• SOURCE DATA
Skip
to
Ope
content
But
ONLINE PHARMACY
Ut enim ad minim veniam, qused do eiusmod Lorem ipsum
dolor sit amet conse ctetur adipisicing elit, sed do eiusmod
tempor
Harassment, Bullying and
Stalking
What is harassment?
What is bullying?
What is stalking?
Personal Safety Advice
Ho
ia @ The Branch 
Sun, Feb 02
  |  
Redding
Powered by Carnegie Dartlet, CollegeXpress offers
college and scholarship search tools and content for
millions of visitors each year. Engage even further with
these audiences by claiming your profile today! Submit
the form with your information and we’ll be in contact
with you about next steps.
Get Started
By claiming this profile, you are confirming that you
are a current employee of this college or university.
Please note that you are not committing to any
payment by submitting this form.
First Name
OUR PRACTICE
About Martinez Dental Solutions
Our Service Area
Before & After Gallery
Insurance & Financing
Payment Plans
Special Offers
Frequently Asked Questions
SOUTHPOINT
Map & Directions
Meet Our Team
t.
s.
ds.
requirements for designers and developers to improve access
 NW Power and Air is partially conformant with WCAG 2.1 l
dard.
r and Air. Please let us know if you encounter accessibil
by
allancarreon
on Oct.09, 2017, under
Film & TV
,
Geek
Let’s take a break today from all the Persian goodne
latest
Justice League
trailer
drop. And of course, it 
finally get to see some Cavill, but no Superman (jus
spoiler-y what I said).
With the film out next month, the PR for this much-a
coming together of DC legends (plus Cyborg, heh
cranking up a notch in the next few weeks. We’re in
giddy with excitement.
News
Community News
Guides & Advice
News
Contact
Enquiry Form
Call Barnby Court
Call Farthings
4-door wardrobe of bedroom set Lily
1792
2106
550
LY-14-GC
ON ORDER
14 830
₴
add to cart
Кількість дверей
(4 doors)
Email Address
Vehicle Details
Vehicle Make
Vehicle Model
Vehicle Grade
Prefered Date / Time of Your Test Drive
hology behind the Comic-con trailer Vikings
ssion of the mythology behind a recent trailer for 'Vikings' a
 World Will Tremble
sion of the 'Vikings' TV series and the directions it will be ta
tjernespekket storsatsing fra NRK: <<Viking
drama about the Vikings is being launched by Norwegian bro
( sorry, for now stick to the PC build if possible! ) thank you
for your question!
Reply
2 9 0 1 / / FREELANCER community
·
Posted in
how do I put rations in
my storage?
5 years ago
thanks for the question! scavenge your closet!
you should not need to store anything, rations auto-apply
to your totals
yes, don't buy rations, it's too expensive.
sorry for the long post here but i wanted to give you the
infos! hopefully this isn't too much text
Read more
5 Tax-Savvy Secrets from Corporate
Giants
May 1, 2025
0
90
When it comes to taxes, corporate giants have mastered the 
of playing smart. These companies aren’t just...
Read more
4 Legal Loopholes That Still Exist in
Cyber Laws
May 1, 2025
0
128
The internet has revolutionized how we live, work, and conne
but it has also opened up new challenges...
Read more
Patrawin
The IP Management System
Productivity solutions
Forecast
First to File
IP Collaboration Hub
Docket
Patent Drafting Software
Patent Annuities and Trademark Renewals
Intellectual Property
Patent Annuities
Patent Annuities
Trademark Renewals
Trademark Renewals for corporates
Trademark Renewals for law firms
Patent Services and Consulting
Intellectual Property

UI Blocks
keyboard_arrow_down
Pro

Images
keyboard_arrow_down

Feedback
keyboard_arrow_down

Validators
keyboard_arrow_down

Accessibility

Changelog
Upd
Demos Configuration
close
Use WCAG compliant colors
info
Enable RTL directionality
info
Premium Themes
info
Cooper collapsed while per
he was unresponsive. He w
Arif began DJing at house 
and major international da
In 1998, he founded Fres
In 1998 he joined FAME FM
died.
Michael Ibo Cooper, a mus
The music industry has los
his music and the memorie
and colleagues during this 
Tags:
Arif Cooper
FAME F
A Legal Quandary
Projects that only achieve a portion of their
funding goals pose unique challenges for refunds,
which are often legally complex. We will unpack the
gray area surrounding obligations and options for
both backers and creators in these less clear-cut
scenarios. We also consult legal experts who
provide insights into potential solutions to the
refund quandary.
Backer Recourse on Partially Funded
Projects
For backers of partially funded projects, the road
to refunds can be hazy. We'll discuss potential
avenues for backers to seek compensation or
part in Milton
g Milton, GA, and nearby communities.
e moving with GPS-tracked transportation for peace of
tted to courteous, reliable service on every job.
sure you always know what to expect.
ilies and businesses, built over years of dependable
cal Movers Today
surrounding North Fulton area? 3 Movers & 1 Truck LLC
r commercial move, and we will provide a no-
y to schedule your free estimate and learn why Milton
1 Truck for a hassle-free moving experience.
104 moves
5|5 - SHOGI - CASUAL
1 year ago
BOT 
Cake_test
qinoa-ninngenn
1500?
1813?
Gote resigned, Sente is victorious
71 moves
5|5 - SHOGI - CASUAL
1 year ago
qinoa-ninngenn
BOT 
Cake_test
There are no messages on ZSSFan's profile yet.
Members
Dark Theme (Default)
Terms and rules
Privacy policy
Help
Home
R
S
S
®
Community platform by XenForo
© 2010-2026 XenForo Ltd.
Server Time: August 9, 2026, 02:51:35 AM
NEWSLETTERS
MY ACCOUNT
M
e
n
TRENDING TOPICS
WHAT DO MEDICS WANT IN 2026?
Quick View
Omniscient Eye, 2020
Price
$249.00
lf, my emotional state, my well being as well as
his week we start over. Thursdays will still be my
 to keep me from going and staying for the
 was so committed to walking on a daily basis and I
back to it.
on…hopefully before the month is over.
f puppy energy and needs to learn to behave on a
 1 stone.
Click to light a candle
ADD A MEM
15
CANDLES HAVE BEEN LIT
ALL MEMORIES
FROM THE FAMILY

• REQUEST
Copy the entire listing exactly. Do not skip a line.

• OUTPUT FOR THIS EXERCISE
Skip
to
Ope
content
But
ONLINE PHARMACY
Ut enim ad minim veniam, qused do eiusmod Lorem ipsum
dolor sit amet conse ctetur adipisicing elit, sed do eiusmod
tempor
Harassment, Bullying and
Stalking
What is harassment?
What is bullying?
What is stalking?
Personal Safety Advice
Ho
ia @ The Branch 
Sun, Feb 02
  |  
Redding
Powered by Carnegie Dartlet, CollegeXpress offers
college and scholarship search tools and content for
millions of visitors each year. Engage even further with
these audiences by claiming your profile today! Submit
the form with your information and we’ll be in contact
with you about next steps.
Get Started
By claiming this profile, you are confirming that you
are a current employee of this college or university.
Please note that you are not committing to any
payment by submitting this form.
First Name
OUR PRACTICE
About Martinez Dental Solutions
Our Service Area
Before & After Gallery
Insurance & Financing
Payment Plans
Special Offers
Frequently Asked Questions
SOUTHPOINT
Map & Directions
Meet Our Team
t.
s.
ds.
requirements for designers and developers to improve access
 NW Power and Air is partially conformant with WCAG 2.1 l
dard.
r and Air. Please let us know if you encounter accessibil
by
allancarreon
on Oct.09, 2017, under
Film & TV
,
Geek
Let’s take a break today from all the Persian goodne
latest
Justice League
trailer
drop. And of course, it 
finally get to see some Cavill, but no Superman (jus
spoiler-y what I said).
With the film out next month, the PR for this much-a
coming together of DC legends (plus Cyborg, heh
cranking up a notch in the next few weeks. We’re in
giddy with excitement.
News
Community News
Guides & Advice
News
Contact
Enquiry Form
Call Barnby Court
Call Farthings
4-door wardrobe of bedroom set Lily
1792
2106
550
LY-14-GC
ON ORDER
14 830
₴
add to cart
Кількість дверей
(4 doors)
Email Address
Vehicle Details
Vehicle Make
Vehicle Model
Vehicle Grade
Prefered Date / Time of Your Test Drive
hology behind the Comic-con trailer Vikings
ssion of the mythology behind a recent trailer for 'Vikings' a
 World Will Tremble
sion of the 'Vikings' TV series and the directions it will be ta
tjernespekket storsatsing fra NRK: <<Viking
drama about the Vikings is being launched by Norwegian bro
( sorry, for now stick to the PC build if possible! ) thank you
for your question!
Reply
2 9 0 1 / / FREELANCER community
·
Posted in
how do I put rations in
my storage?
5 years ago
thanks for the question! scavenge your closet!
you should not need to store anything, rations auto-apply
to your totals
yes, don't buy rations, it's too expensive.
sorry for the long post here but i wanted to give you the
infos! hopefully this isn't too much text
Read more
5 Tax-Savvy Secrets from Corporate
Giants
May 1, 2025
0
90
When it comes to taxes, corporate giants have mastered the 
of playing smart. These companies aren’t just...
Read more
4 Legal Loopholes That Still Exist in
Cyber Laws
May 1, 2025
0
128
The internet has revolutionized how we live, work, and conne
but it has also opened up new challenges...
Read more
Patrawin
The IP Management System
Productivity solutions
Forecast
First to File
IP Collaboration Hub
Docket
Patent Drafting Software
Patent Annuities and Trademark Renewals
Intellectual Property
Patent Annuities
Patent Annuities
Trademark Renewals
Trademark Renewals for corporates
Trademark Renewals for law firms
Patent Services and Consulting
Intellectual Property

UI Blocks
keyboard_arrow_down
Pro

Images
keyboard_arrow_down

Feedback
keyboard_arrow_down

Validators
keyboard_arrow_down

Accessibility

Changelog
Upd
Demos Configuration
close
Use WCAG compliant colors
info
Enable RTL directionality
info
Premium Themes
info
Cooper collapsed while per
he was unresponsive. He w
Arif began DJing at house 
and major international da
In 1998, he founded Fres
In 1998 he joined FAME FM
died.
Michael Ibo Cooper, a mus
The music industry has los
his music and the memorie
and colleagues during this 
Tags:
Arif Cooper
FAME F
A Legal Quandary
Projects that only achieve a portion of their
funding goals pose unique challenges for refunds,
which are often legally complex. We will unpack the
gray area surrounding obligations and options for
both backers and creators in these less clear-cut
scenarios. We also consult legal experts who
provide insights into potential solutions to the
refund quandary.
Backer Recourse on Partially Funded
Projects
For backers of partially funded projects, the road
to refunds can be hazy. We'll discuss potential
avenues for backers to seek compensation or
part in Milton
g Milton, GA, and nearby communities.
e moving with GPS-tracked transportation for peace of
tted to courteous, reliable service on every job.
sure you always know what to expect.
ilies and businesses, built over years of dependable
cal Movers Today
surrounding North Fulton area? 3 Movers & 1 Truck LLC
r commercial move, and we will provide a no-
y to schedule your free estimate and learn why Milton
1 Truck for a hassle-free moving experience.
104 moves
5|5 - SHOGI - CASUAL
1 year ago
BOT 
Cake_test
qinoa-ninngenn
1500?
1813?
Gote resigned, Sente is victorious
71 moves
5|5 - SHOGI - CASUAL
1 year ago
qinoa-ninngenn
BOT 
Cake_test
There are no messages on ZSSFan's profile yet.
Members
Dark Theme (Default)
Terms and rules
Privacy policy
Help
Home
R
S
S
®
Community platform by XenForo
© 2010-2026 XenForo Ltd.
Server Time: August 9, 2026, 02:51:35 AM
NEWSLETTERS
MY ACCOUNT
M
e
n
TRENDING TOPICS
WHAT DO MEDICS WANT IN 2026?
Quick View
Omniscient Eye, 2020
Price
$249.00
lf, my emotional state, my well being as well as
his week we start over. Thursdays will still be my
 to keep me from going and staying for the
 was so committed to walking on a daily basis and I
back to it.
on…hopefully before the month is over.
f puppy energy and needs to learn to behave on a
 1 stone.
Click to light a candle
ADD A MEM
15
CANDLES HAVE BEEN LIT
ALL MEMORIES
FROM THE FAMILY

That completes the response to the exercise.